- The Washington Times - Monday, November 3, 2003

HATTIESBURG, Miss. — Despite President Bush’s campaign visits and national Democrats’ desire to use Mississippi as a check on Republican momentum going into 2004, both gubernatorial candidates said the race won’t say much about the national stage.

Both incumbent Democratic Gov. Ronnie Musgrove and Republican challenger Haley Barbour say they have not campaigned on sending a message to Washington.

“We have not run on that message,” said Mr. Barbour, although he added that this does not mean national Democrats wouldn’t try to portray a Barbour loss that way.

“The national Democrats don’t care who the governor of Mississippi is,” Mr. Barbour said. “But because I was chairman of the national [Republican] Party, because I was chairman when Bush got elected governor [of Texas in 1994], because I was on his 10-member exploratory committee and because I appeared on television so much in the Bush-Cheney campaign in 2000, the Democrats have it in their head if they can beat me that will be seen as a defeat for Bush.”

Mr. Musgrove, though, said that has not been the message of his campaign.

“You’ve heard none of us say that,” he told reporters yesterday at a stop in Hattiesburg, where he told an audience at a Boys and Girls Club that he wants another term to continue his work on education.

Mr. Musgrove said the race was strictly about the two candidates and their state. He has spent most of the race trying to portray Mr. Barbour as a Washington insider whose ties have hurt Mississippi.

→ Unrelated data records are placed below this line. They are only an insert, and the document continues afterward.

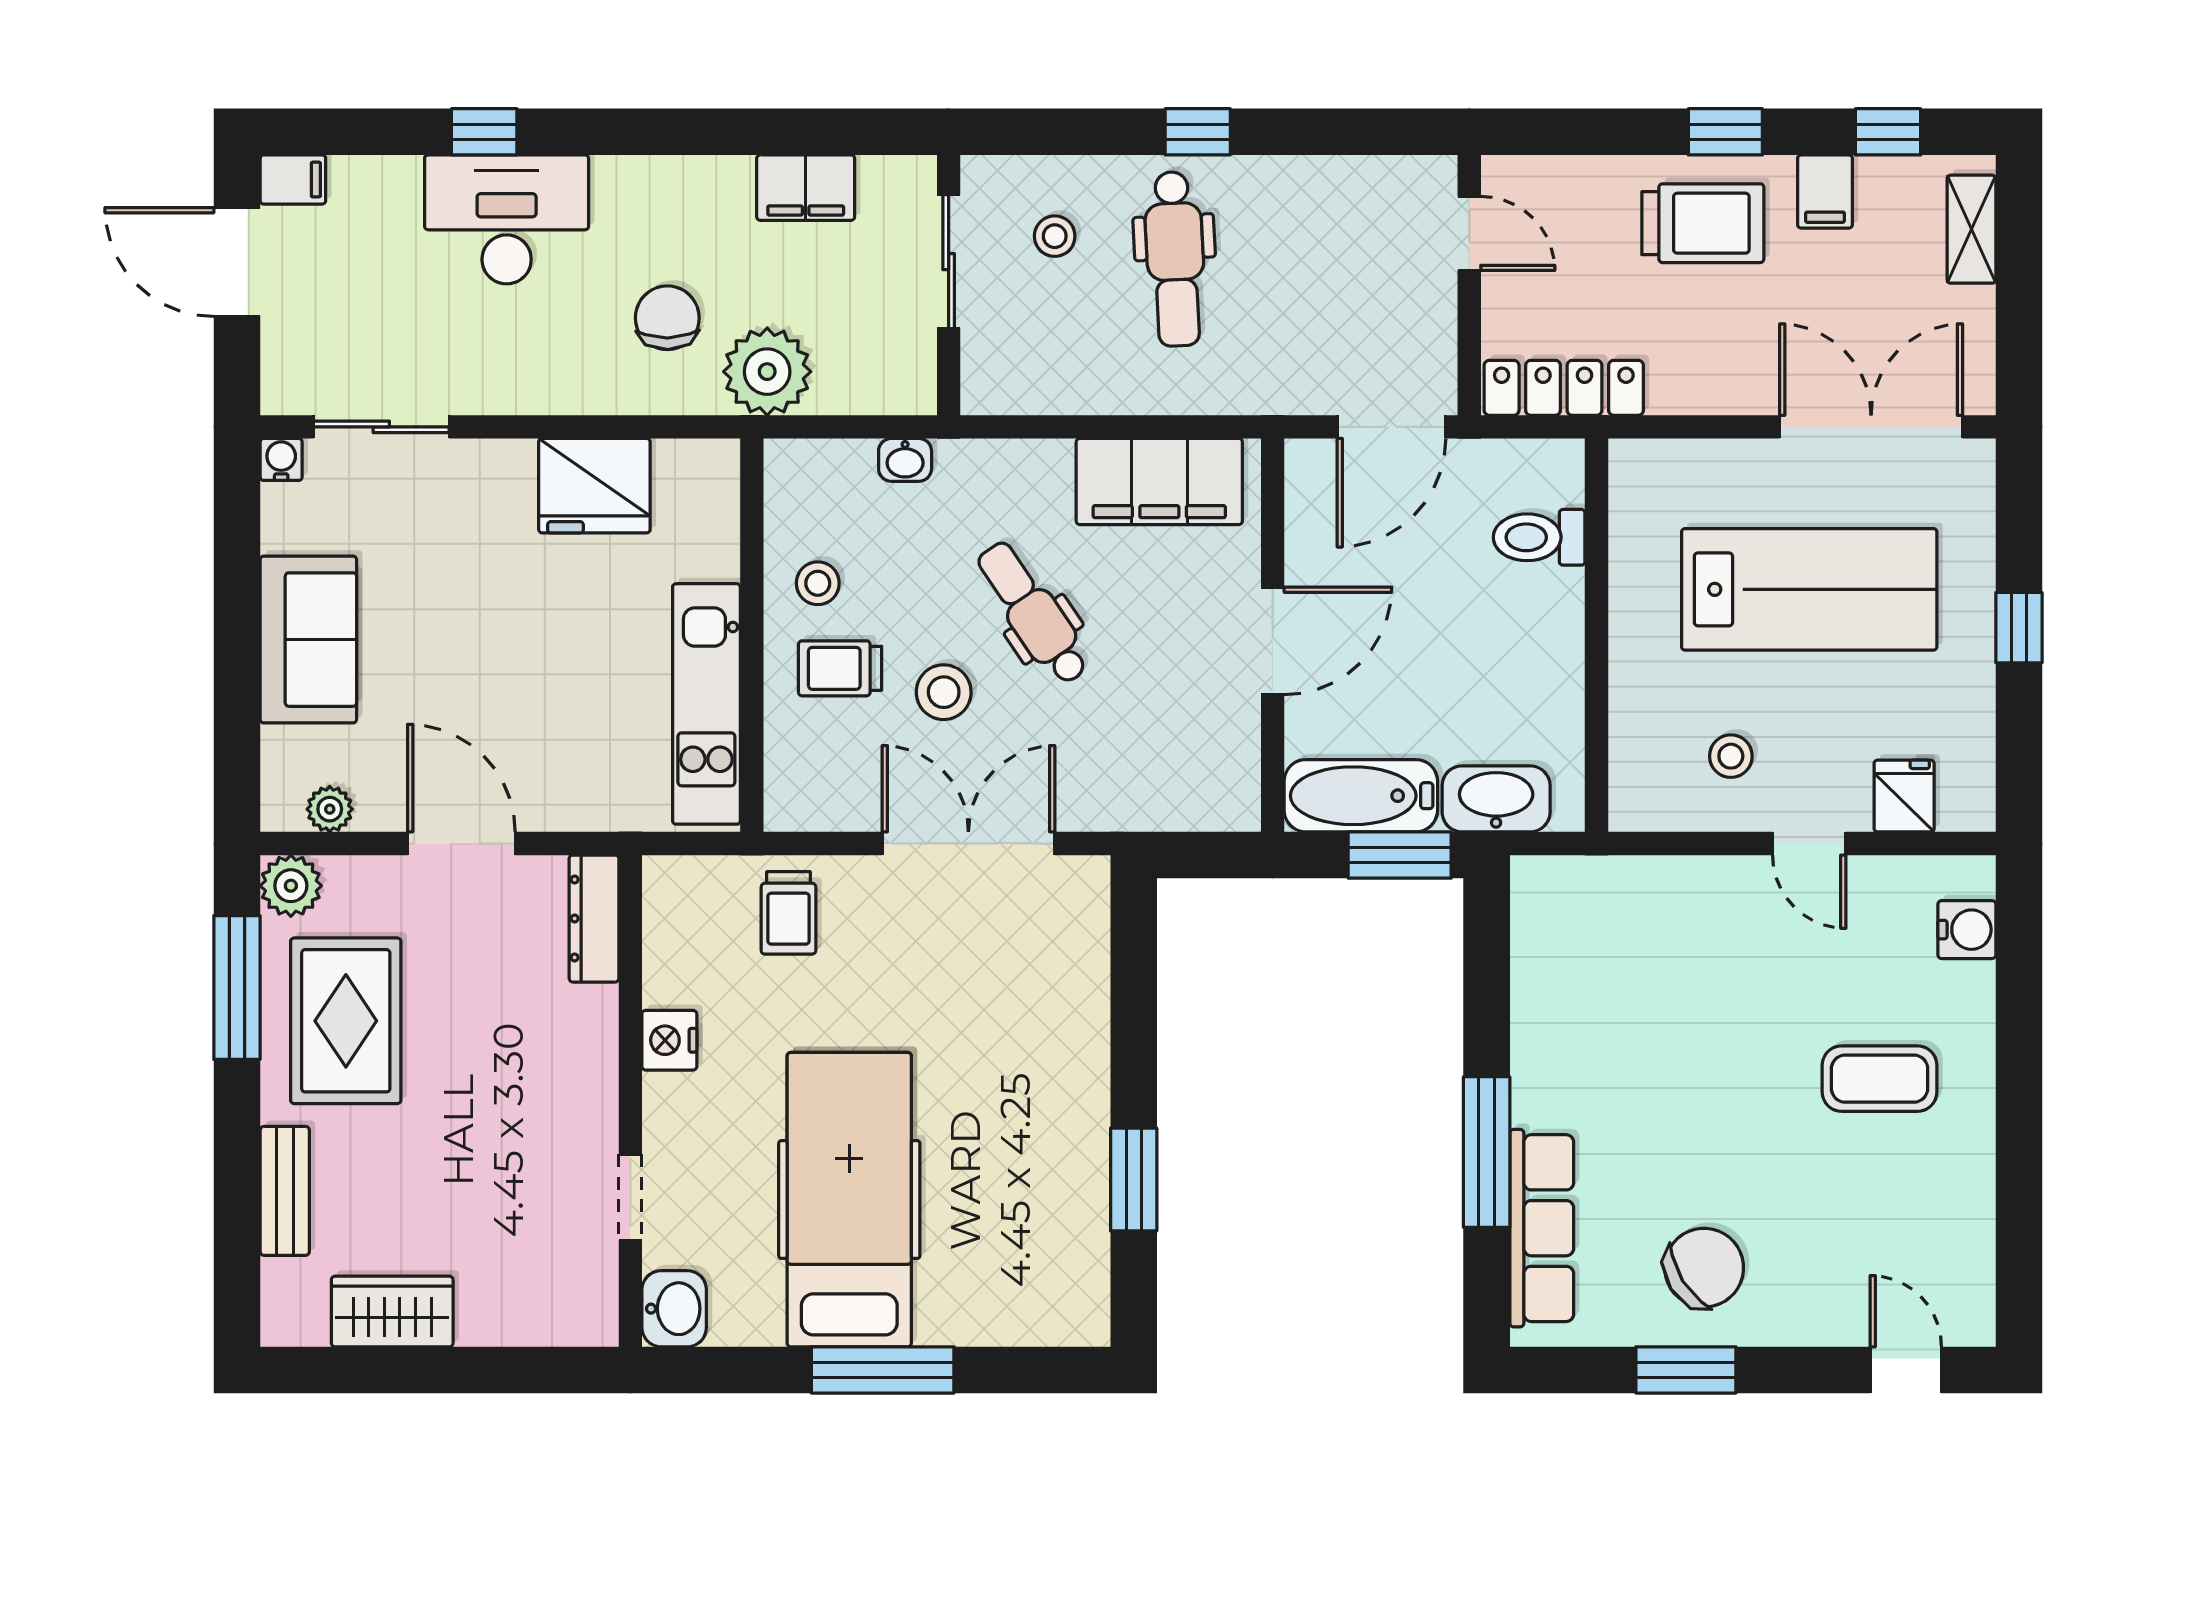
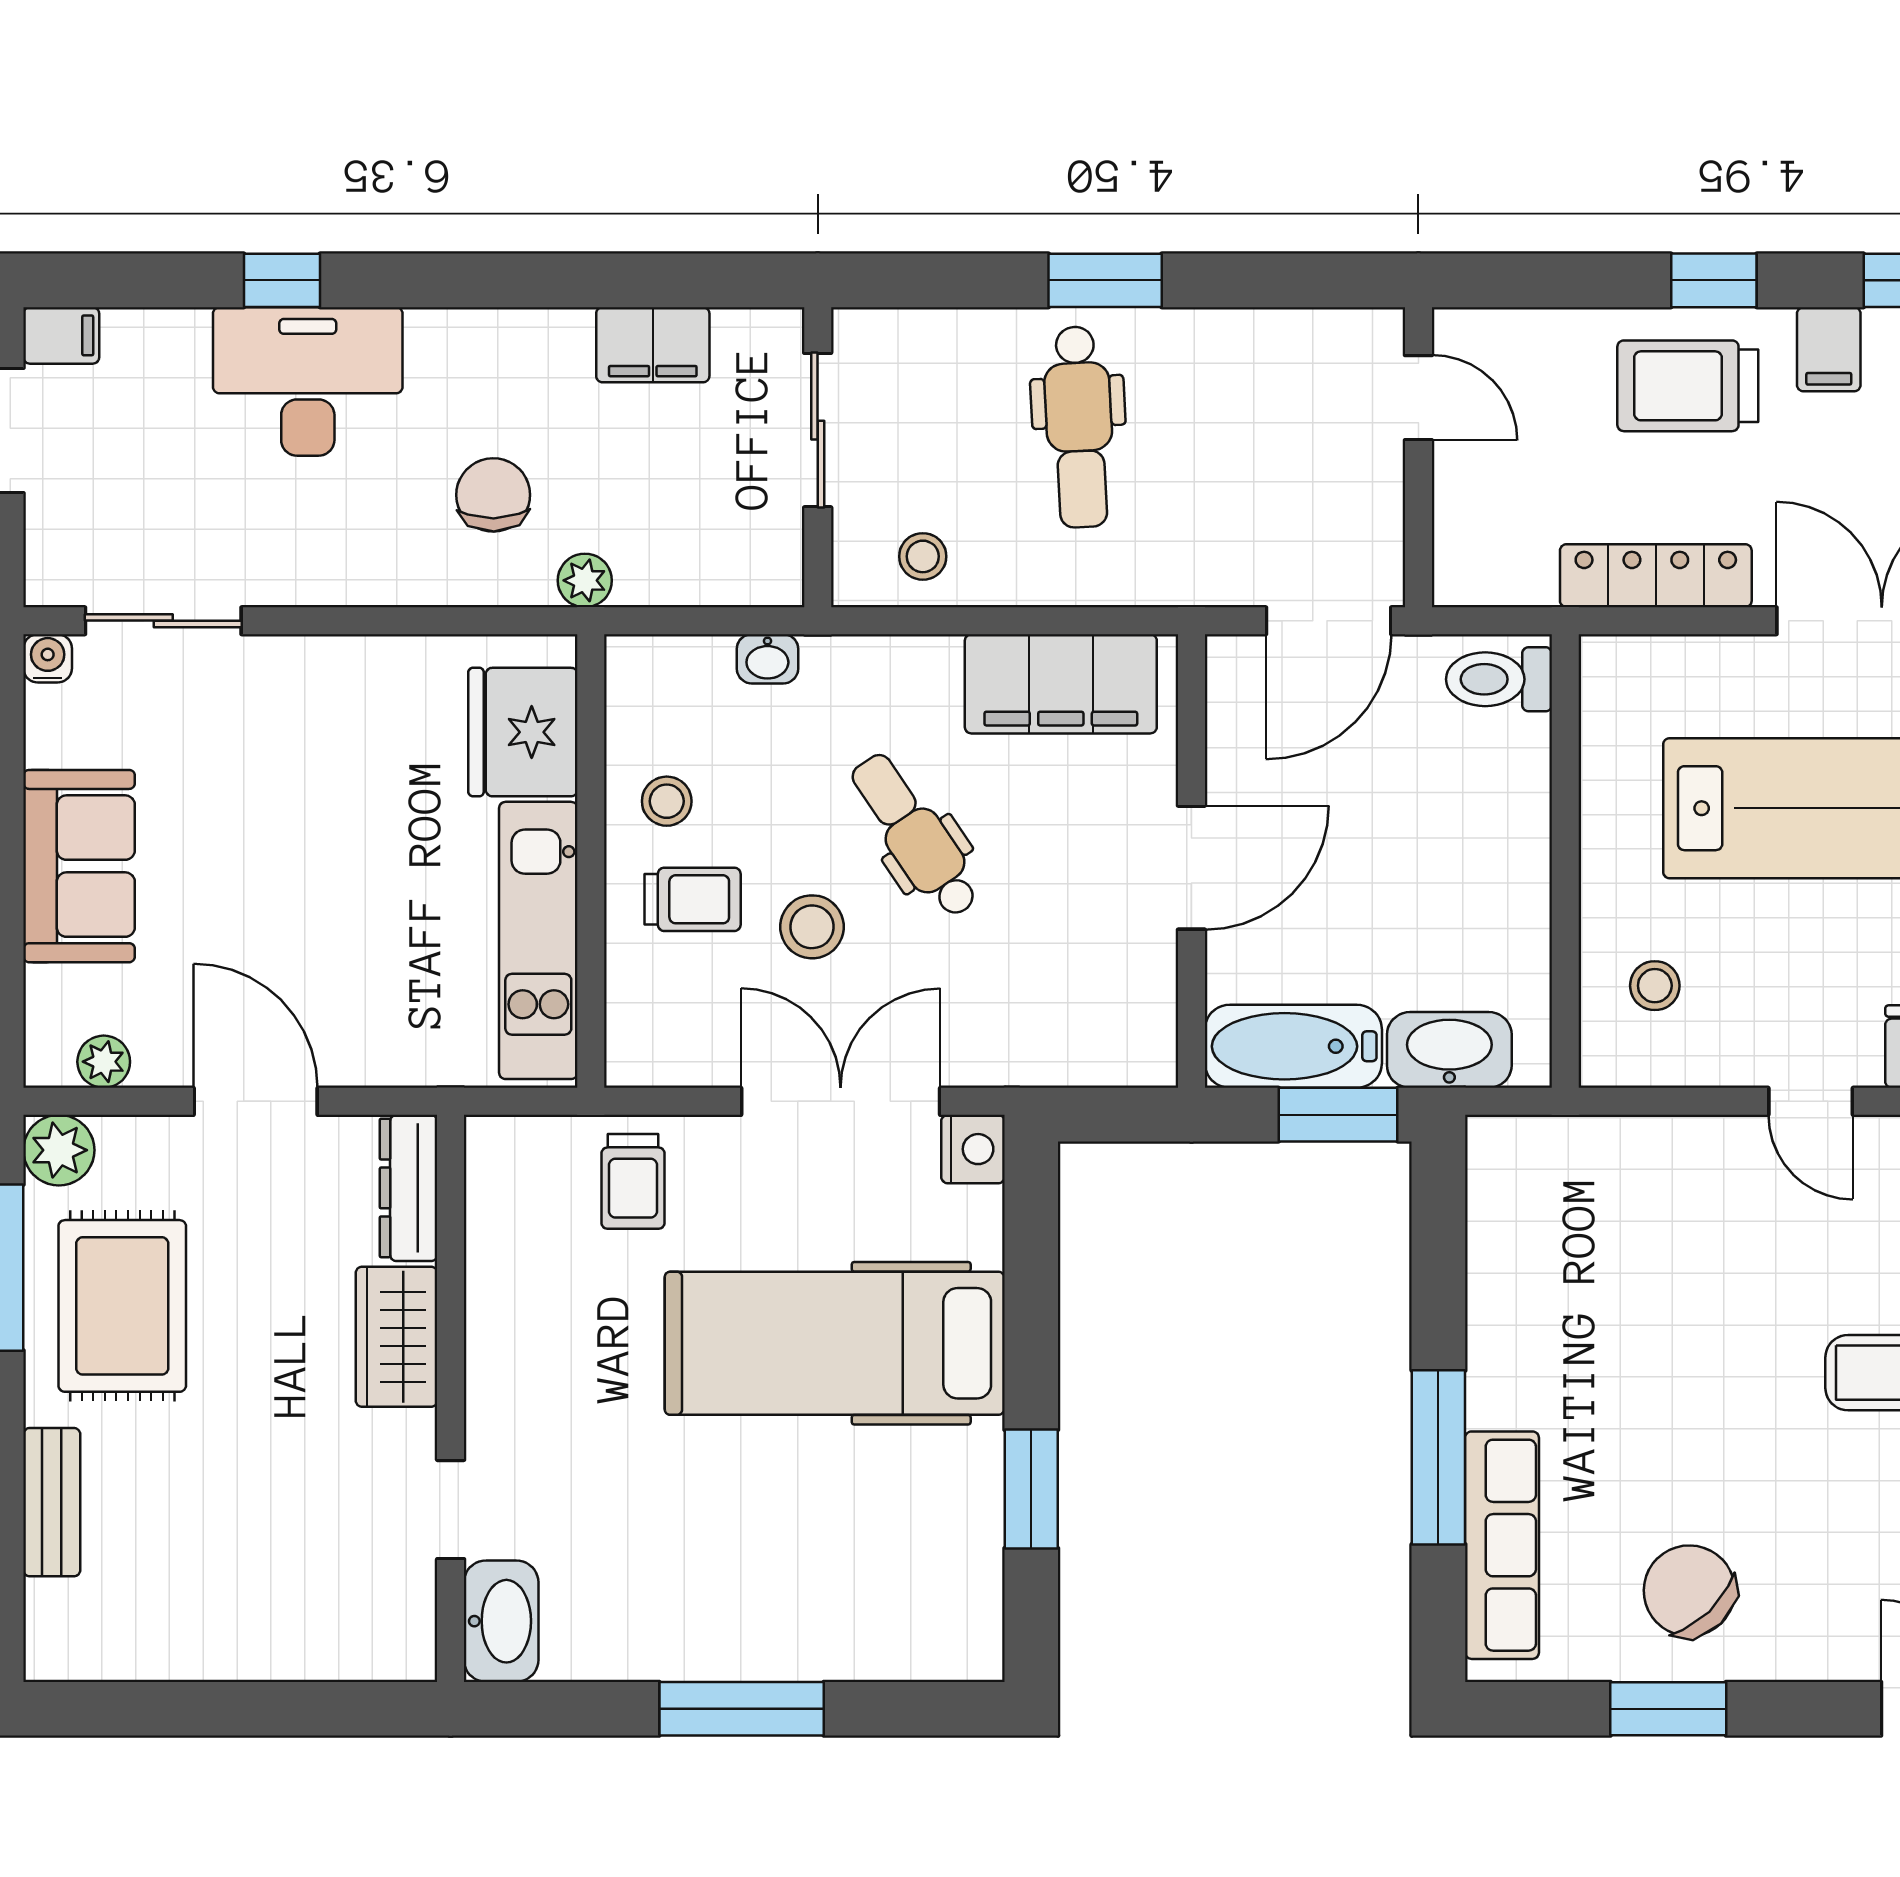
window: (1198, 132) -> (1105, 280), width x1.50
trolley: (1703, 223) -> (1688, 386), turned 180
stool: (1055, 236) -> (923, 556), moved
plant: (767, 372) -> (585, 580), width x0.53, depth x0.53
locker: (1564, 388) -> (1656, 576), moved
fridge: (594, 486) -> (523, 732), moved, turned 90
toilet: (1539, 537) -> (1499, 679), moved
trolley: (840, 668) -> (693, 899), turned 180
stool: (1731, 756) -> (1655, 986), moved
nightstand: (669, 1040) -> (973, 1149), moved, turned 180
hospital bed: (849, 1200) -> (835, 1343), moved, turned -90
chair: (1704, 1268) -> (1689, 1591), turned -102
washbasin: (674, 1309) -> (501, 1621), width x1.38
wardrobe: (392, 1311) -> (397, 1337), moved, turned -90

“My opponent spent the last 20 years as a multimillionaire Washington, D.C., lobbyist, representing countries and companies that don’t care about us, the people of Mississippi, our families, or good jobs for our good people,” he said.

But he told the gathering the race will send a message about what kind of state Mississippi is.

“[Election] night we can send a signal to all the high-powered reporters and television people from across America that we believe, in Mississippi, in leadership. We believe in putting Mississippi first,” Mr. Musgrove said.

National Republicans certainly have invested themselves. Mr. Bush has made two visits, including a two-stop swing Saturday. Former New York Mayor Rudolph W. Giuliani and former Sen. Bob Dole also have campaigned with Mr. Barbour.

Meanwhile, Mr. Barbour pointed out that Mr. Musgrove campaigned for Vice President Al Gore in Mississippi during the 2000 presidential race. This year, no national Democratic figure has campaigned with Mr. Musgrove.

But Mr. Barbour said he hasn’t nationalized the election, and said the national figures who have campaigned for him in the last week have been focused on turnout.

Both men are running as pro-life supporters of gun rights. Mr. Musgrove has the endorsement of the National Rifle Association, while Mr. Barbour has the endorsement of former NRA President Charlton Heston. Mr. Musgrove also has said he will not raise taxes in the next four years.

National politicians will be watching the election turnout. Republicans have tried to establish a 72-hour task force, which they believe was successful in the 2002 federal elections.

Mr. Barbour said his campaign have a task force in every county in the state working, and he predicted a large turnout that would bode well for Republicans.

“If there’s a big turnout … it’s good for me. But it’s going to be a close election,” he said.